In the entries below, reproduce every line from the one containing "The attachDOM method detaches" through the one containing "Source code", both included. Leave out the pictures.
*** Data for this exercise ***
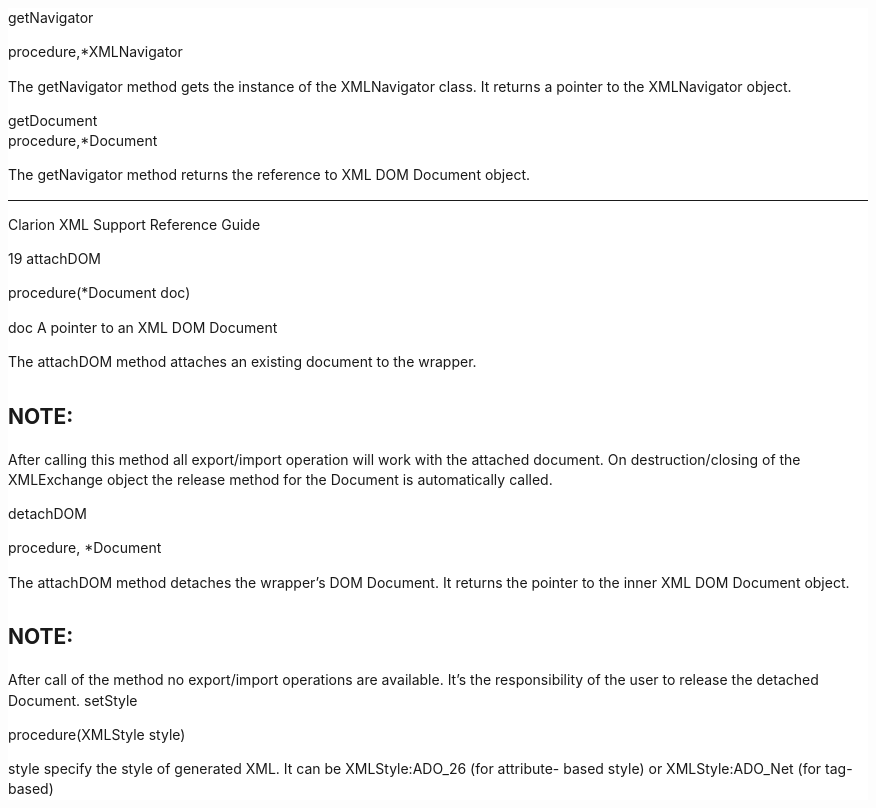 getNavigator 
 
procedure,*XMLNavigator 
 
The getNavigator method gets the instance of the XMLNavigator class. It returns a pointer to the XMLNavigator object. 
 
 
 
getDocument  
procedure,*Document 
 
The getNavigator method returns the reference to XML DOM Document object. 
 
 
 


---

Clarion XML Support Reference Guide
 
 
19 
attachDOM 
 
procedure(*Document doc) 
 
 
 
 
doc 
A pointer to an XML DOM Document 
 
The attachDOM method attaches an existing document to the wrapper. 
 
## NOTE:
After calling this method all export/import operation will work with the attached document. On destruction/closing of the 
XMLExchange object the release method for the Document is automatically called. 
 
 
 
detachDOM 
 
procedure, *Document 
 
The attachDOM method detaches the wrapper’s DOM Document. It returns the pointer to the inner XML DOM Document 
object. 
 
## NOTE:
After call of the method no export/import operations are available. It’s the responsibility of the user to release the detached 
Document. 
setStyle 
 
procedure(XMLStyle style) 
 
style 
specify the style of generated XML. It can be XMLStyle:ADO_26 (for attribute-
based style) or XMLStyle:ADO_Net (for tag-based) 
 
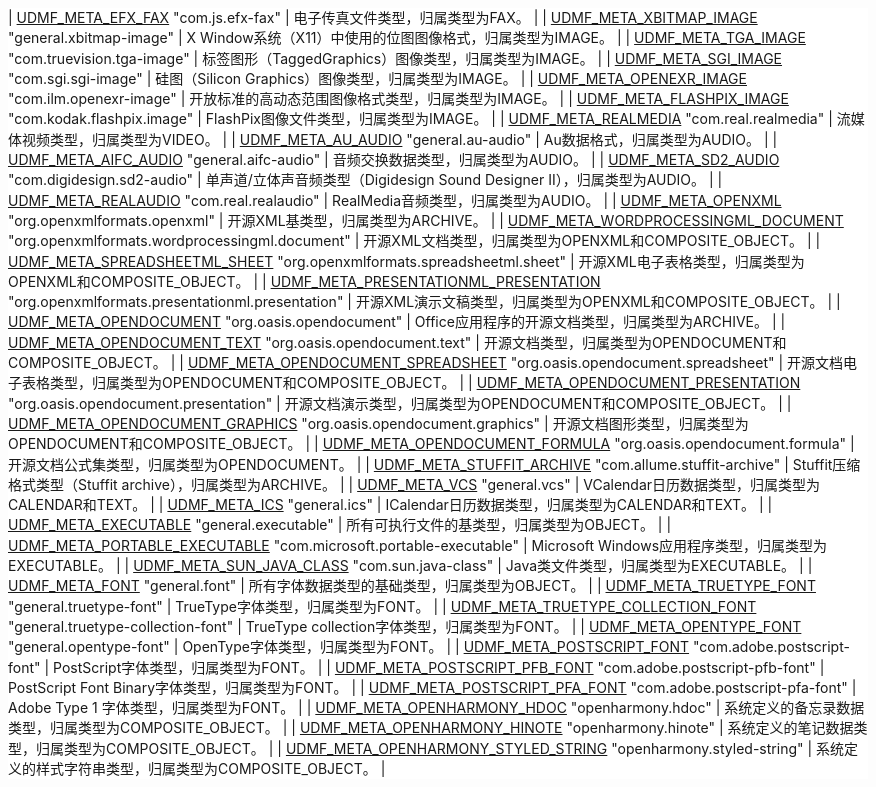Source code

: | [UDMF_META_EFX_FAX](_u_d_m_f.md#udmf_meta_efx_fax)   "com.js.efx-fax" | 电子传真文件类型，归属类型为FAX。 | 
| [UDMF_META_XBITMAP_IMAGE](_u_d_m_f.md#udmf_meta_xbitmap_image)   "general.xbitmap-image" | X Window系统（X11）中使用的位图图像格式，归属类型为IMAGE。 | 
| [UDMF_META_TGA_IMAGE](_u_d_m_f.md#udmf_meta_tga_image)   "com.truevision.tga-image" | 标签图形（TaggedGraphics）图像类型，归属类型为IMAGE。 | 
| [UDMF_META_SGI_IMAGE](_u_d_m_f.md#udmf_meta_sgi_image)   "com.sgi.sgi-image" | 硅图（Silicon Graphics）图像类型，归属类型为IMAGE。 | 
| [UDMF_META_OPENEXR_IMAGE](_u_d_m_f.md#udmf_meta_openexr_image)   "com.ilm.openexr-image" | 开放标准的高动态范围图像格式类型，归属类型为IMAGE。 | 
| [UDMF_META_FLASHPIX_IMAGE](_u_d_m_f.md#udmf_meta_flashpix_image)   "com.kodak.flashpix.image" | FlashPix图像文件类型，归属类型为IMAGE。 | 
| [UDMF_META_REALMEDIA](_u_d_m_f.md#udmf_meta_realmedia)   "com.real.realmedia" | 流媒体视频类型，归属类型为VIDEO。 | 
| [UDMF_META_AU_AUDIO](_u_d_m_f.md#udmf_meta_au_audio)   "general.au-audio" | Au数据格式，归属类型为AUDIO。 | 
| [UDMF_META_AIFC_AUDIO](_u_d_m_f.md#udmf_meta_aifc_audio)   "general.aifc-audio" | 音频交换数据类型，归属类型为AUDIO。 | 
| [UDMF_META_SD2_AUDIO](_u_d_m_f.md#udmf_meta_sd2_audio)   "com.digidesign.sd2-audio" | 单声道/立体声音频类型（Digidesign Sound Designer II），归属类型为AUDIO。 | 
| [UDMF_META_REALAUDIO](_u_d_m_f.md#udmf_meta_realaudio)   "com.real.realaudio" | RealMedia音频类型，归属类型为AUDIO。 | 
| [UDMF_META_OPENXML](_u_d_m_f.md#udmf_meta_openxml)   "org.openxmlformats.openxml" | 开源XML基类型，归属类型为ARCHIVE。 | 
| [UDMF_META_WORDPROCESSINGML_DOCUMENT](_u_d_m_f.md#udmf_meta_wordprocessingml_document)   "org.openxmlformats.wordprocessingml.document" | 开源XML文档类型，归属类型为OPENXML和COMPOSITE_OBJECT。 | 
| [UDMF_META_SPREADSHEETML_SHEET](_u_d_m_f.md#udmf_meta_spreadsheetml_sheet)   "org.openxmlformats.spreadsheetml.sheet" | 开源XML电子表格类型，归属类型为OPENXML和COMPOSITE_OBJECT。 | 
| [UDMF_META_PRESENTATIONML_PRESENTATION](_u_d_m_f.md#udmf_meta_presentationml_presentation)   "org.openxmlformats.presentationml.presentation" | 开源XML演示文稿类型，归属类型为OPENXML和COMPOSITE_OBJECT。 | 
| [UDMF_META_OPENDOCUMENT](_u_d_m_f.md#udmf_meta_opendocument)   "org.oasis.opendocument" | Office应用程序的开源文档类型，归属类型为ARCHIVE。 | 
| [UDMF_META_OPENDOCUMENT_TEXT](_u_d_m_f.md#udmf_meta_opendocument_text)   "org.oasis.opendocument.text" | 开源文档类型，归属类型为OPENDOCUMENT和COMPOSITE_OBJECT。 | 
| [UDMF_META_OPENDOCUMENT_SPREADSHEET](_u_d_m_f.md#udmf_meta_opendocument_spreadsheet)   "org.oasis.opendocument.spreadsheet" | 开源文档电子表格类型，归属类型为OPENDOCUMENT和COMPOSITE_OBJECT。 | 
| [UDMF_META_OPENDOCUMENT_PRESENTATION](_u_d_m_f.md#udmf_meta_opendocument_presentation)   "org.oasis.opendocument.presentation" | 开源文档演示类型，归属类型为OPENDOCUMENT和COMPOSITE_OBJECT。 | 
| [UDMF_META_OPENDOCUMENT_GRAPHICS](_u_d_m_f.md#udmf_meta_opendocument_graphics)   "org.oasis.opendocument.graphics" | 开源文档图形类型，归属类型为OPENDOCUMENT和COMPOSITE_OBJECT。 | 
| [UDMF_META_OPENDOCUMENT_FORMULA](_u_d_m_f.md#udmf_meta_opendocument_formula)   "org.oasis.opendocument.formula" | 开源文档公式集类型，归属类型为OPENDOCUMENT。 | 
| [UDMF_META_STUFFIT_ARCHIVE](_u_d_m_f.md#udmf_meta_stuffit_archive)   "com.allume.stuffit-archive" | Stuffit压缩格式类型（Stuffit archive），归属类型为ARCHIVE。 | 
| [UDMF_META_VCS](_u_d_m_f.md#udmf_meta_vcs)   "general.vcs" | VCalendar日历数据类型，归属类型为CALENDAR和TEXT。 | 
| [UDMF_META_ICS](_u_d_m_f.md#udmf_meta_ics)   "general.ics" | ICalendar日历数据类型，归属类型为CALENDAR和TEXT。 | 
| [UDMF_META_EXECUTABLE](_u_d_m_f.md#udmf_meta_executable)   "general.executable" | 所有可执行文件的基类型，归属类型为OBJECT。 | 
| [UDMF_META_PORTABLE_EXECUTABLE](_u_d_m_f.md#udmf_meta_portable_executable)   "com.microsoft.portable-executable" | Microsoft Windows应用程序类型，归属类型为EXECUTABLE。 | 
| [UDMF_META_SUN_JAVA_CLASS](_u_d_m_f.md#udmf_meta_sun_java_class)   "com.sun.java-class" | Java类文件类型，归属类型为EXECUTABLE。 | 
| [UDMF_META_FONT](_u_d_m_f.md#udmf_meta_font)   "general.font" | 所有字体数据类型的基础类型，归属类型为OBJECT。 | 
| [UDMF_META_TRUETYPE_FONT](_u_d_m_f.md#udmf_meta_truetype_font)   "general.truetype-font" | TrueType字体类型，归属类型为FONT。 | 
| [UDMF_META_TRUETYPE_COLLECTION_FONT](_u_d_m_f.md#udmf_meta_truetype_collection_font)   "general.truetype-collection-font" | TrueType collection字体类型，归属类型为FONT。 | 
| [UDMF_META_OPENTYPE_FONT](_u_d_m_f.md#udmf_meta_opentype_font)   "general.opentype-font" | OpenType字体类型，归属类型为FONT。 | 
| [UDMF_META_POSTSCRIPT_FONT](_u_d_m_f.md#udmf_meta_postscript_font)   "com.adobe.postscript-font" | PostScript字体类型，归属类型为FONT。 | 
| [UDMF_META_POSTSCRIPT_PFB_FONT](_u_d_m_f.md#udmf_meta_postscript_pfb_font)   "com.adobe.postscript-pfb-font" | PostScript Font Binary字体类型，归属类型为FONT。 | 
| [UDMF_META_POSTSCRIPT_PFA_FONT](_u_d_m_f.md#udmf_meta_postscript_pfa_font)   "com.adobe.postscript-pfa-font" | Adobe Type 1 字体类型，归属类型为FONT。 | 
| [UDMF_META_OPENHARMONY_HDOC](_u_d_m_f.md#udmf_meta_openharmony_hdoc)   "openharmony.hdoc" | 系统定义的备忘录数据类型，归属类型为COMPOSITE_OBJECT。 | 
| [UDMF_META_OPENHARMONY_HINOTE](_u_d_m_f.md#udmf_meta_openharmony_hinote)   "openharmony.hinote" | 系统定义的笔记数据类型，归属类型为COMPOSITE_OBJECT。 | 
| [UDMF_META_OPENHARMONY_STYLED_STRING](_u_d_m_f.md#udmf_meta_openharmony_styled_string)   "openharmony.styled-string" | 系统定义的样式字符串类型，归属类型为COMPOSITE_OBJECT。 |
*** End of Data for this exercise ***
## Exercise answer
The attachDOM method detaches the wrapper’s DOM Document. It returns the pointer to the inner XML DOM Document 
object. 
 
## NOTE:
After call of the method no export/import operations are available. It’s the responsibility of the user to release the detached 
Document. 
setStyle 
 
procedure(XMLStyle style) 
 
style 
specify the style of generated XML. It can be XMLStyle:ADO_26 (for attribute-
based style) or XMLStyle:ADO_Net (for tag-based) 
 
Source code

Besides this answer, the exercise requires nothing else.